◆ Your goal: Which lines belong in the answer? Exactly those from the line containing "fortement leur présence à Eurosatory" through the last line of the records below, repeated as written.

== Dataset extract

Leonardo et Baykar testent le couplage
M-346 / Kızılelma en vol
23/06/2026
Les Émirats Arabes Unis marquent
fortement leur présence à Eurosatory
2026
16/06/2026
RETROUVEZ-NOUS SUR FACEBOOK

====

◆ Exercise result:
fortement leur présence à Eurosatory
2026
16/06/2026
RETROUVEZ-NOUS SUR FACEBOOK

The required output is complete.